PHP

Building User-Defined Session Handlers

When the PHP session.save_handler parameter is set to user, PHP expects to find functions that provide the low-level session management support. These are the functions the developer needs to write. The functions must conform to the defined prototypes:

Boolean open(string save_path, string session_name)

Called by PHP when session_start( ) or session_register( ) is called to access the session store. PHP passes the php.ini parameters session.save_path and session.name as arguments to this function, and these arguments are used to locate the session store. By default, session.save_path is set to /tmp to indicate the directory for the files storage method, and session.name is set to PHPSESSID as the name of the session ID cookie. These parameters select the database and table used to store session variables.

Boolean close( )

Called by PHP at the end of a script when a session is closed. The function should return false if an error occurs during the close operation and true on success.

mixed read(string session_id)

Called by PHP to read the variables for the session identified by session_id when a session is initialized. The function returns a string that contains the serialized session variables. The PHP engine converts the string to the individual session variables and sets up the $HTTP_SESSION_VARS array. If no session is found, the function should return a blank string. The function should return false if an error occurs during the read operation and true on success.

Boolean write(string session_id, string values)

This function is called by PHP when session variables are updated and when a session is initialized. This function is passed the ID of the session, and the session variables serialized into a single string by PHP. The implementation of write( ) must store the serialized string associated with the session, and record the time the session was last accessed. The serialized string stored for the session is returned by the read( ) handler. PHP uses this function not only to update session variables but to record the last access time when a session is initialized. The function should return false if an error occurs during the write operation and true on success.

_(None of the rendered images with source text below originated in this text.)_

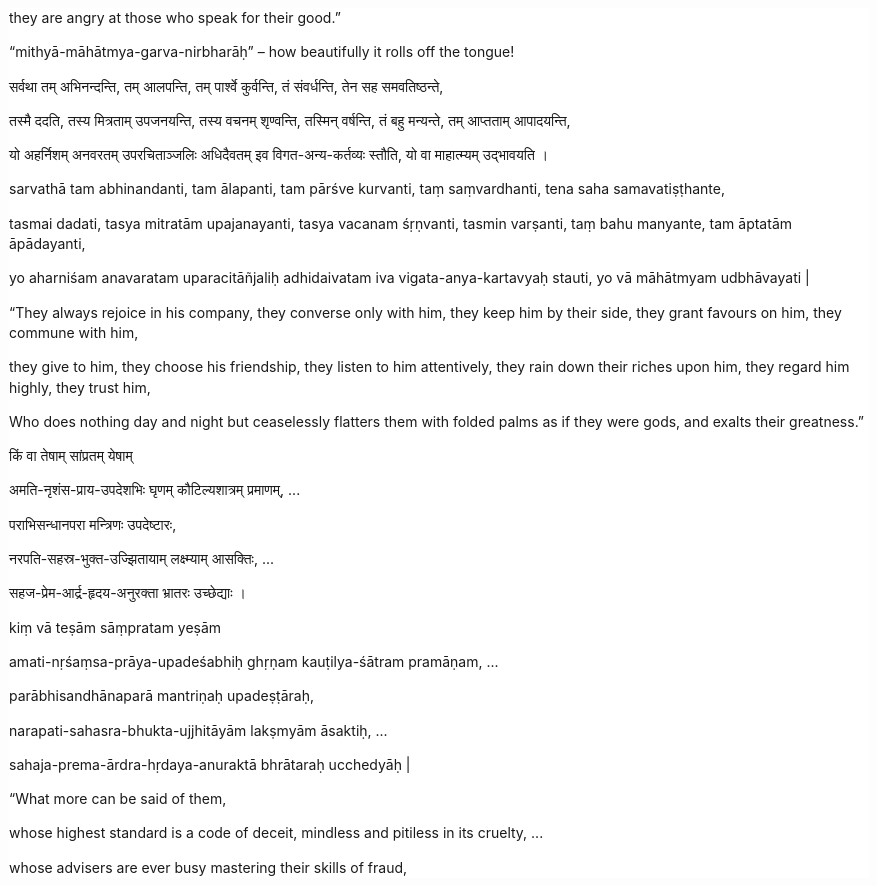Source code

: they are angry at those who speak for their good.”

  

“mithyā-māhātmya-garva-nirbharāḥ” – how beautifully it rolls off the tongue!

  

सर्वथा तम् अभिनन्दन्ति, तम् आलपन्ति, तम् पार्श्वे कुर्वन्ति, तं संवर्धन्ति, तेन सह समवतिष्ठन्ते,

तस्मै ददति, तस्य मित्रताम् उपजनयन्ति, तस्य वचनम् शृण्वन्ति, तस्मिन् वर्षन्ति, तं बहु मन्यन्ते, तम् आप्तताम् आपादयन्ति,

यो अहर्निशम् अनवरतम् उपरचिताञ्जलिः अधिदैवतम् इव विगत-अन्य-कर्तव्यः स्तौति, यो वा माहात्म्यम् उद्भावयति ।

sarvathā tam abhinandanti, tam ālapanti, tam pārśve kurvanti, taṃ saṃvardhanti, tena saha samavatiṣṭhante,

tasmai dadati, tasya mitratām upajanayanti, tasya vacanam śṛṇvanti, tasmin varṣanti, taṃ bahu manyante, tam āptatām āpādayanti,

yo aharniśam anavaratam uparacitāñjaliḥ adhidaivatam iva vigata-anya-kartavyaḥ stauti, yo vā māhātmyam udbhāvayati \|

  

“They always rejoice in his company, they converse only with him, they keep him by their side, they grant favours on him, they commune with him,

they give to him, they choose his friendship, they listen to him attentively, they rain down their riches upon him, they regard him highly, they trust him,

Who does nothing day and night but ceaselessly flatters them with folded palms as if they were gods, and exalts their greatness.”

  

किं वा तेषाम् सांप्रतम् येषाम्

अमति-नृशंस-प्राय-उपदेशभिः घृणम् कौटिल्यशात्रम् प्रमाणम्, ...

पराभिसन्धानपरा मन्त्रिणः उपदेष्टारः,

नरपति-सहस्र-भुक्त-उज्झितायाम् लक्ष्म्याम् आसक्तिः, ...

सहज-प्रेम-आर्द्र-हृदय-अनुरक्ता भ्रातरः उच्छेद्याः ।

kiṃ vā teṣām sāṃpratam yeṣām

amati-nṛśaṃsa-prāya-upadeśabhiḥ ghṛṇam kauṭilya-śātram pramāṇam, ...

parābhisandhānaparā mantriṇaḥ upadeṣṭāraḥ,

narapati-sahasra-bhukta-ujjhitāyām lakṣmyām āsaktiḥ, ...

sahaja-prema-ārdra-hṛdaya-anuraktā bhrātaraḥ ucchedyāḥ \|

  

“What more can be said of them,

whose highest standard is a code of deceit, mindless and pitiless in its cruelty, ...

whose advisers are ever busy mastering their skills of fraud,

Boolean destroy(string session_id)

Called by PHP when the session identified by session_id is destroyed. Removes storage dedicated to the identified session. The function should return false if an error occurs during the destroy operation and true on success.

Boolean gc(int max_lifetime)

Called by PHP with a probability set by session.gc_probability when a session is initialized. Removes the data and variables stored by dormant sessions. The value of session.gc_maxlifetime is passed to this function and is used to determine which are idle sessions. If the garbage collection handler is executed without error, it should return true.

While the return types and the parameters passed to the functions must conform to the prototypes listed here, the actual function names can be different. These functions need to be registered with PHP using session_set_save_handler( ):

session_set_save_handler(string open, string close, string read, string write, string destroy, string gc)

Registers a set of PHP function names as the callback functions for user-defined session management. The arguments to this function are the names of the functions. The six parameters passed to session_set_save_handler( ) are interpreted as the names of the open, close, read, write, destroy, and gc functions.

Once registered, PHP uses these handler functions when the PHP session management calls are made. The handler functions aren't called directly by scripts that use session management. More detail about these handlers is given later when we describe the MySQL storage implementations.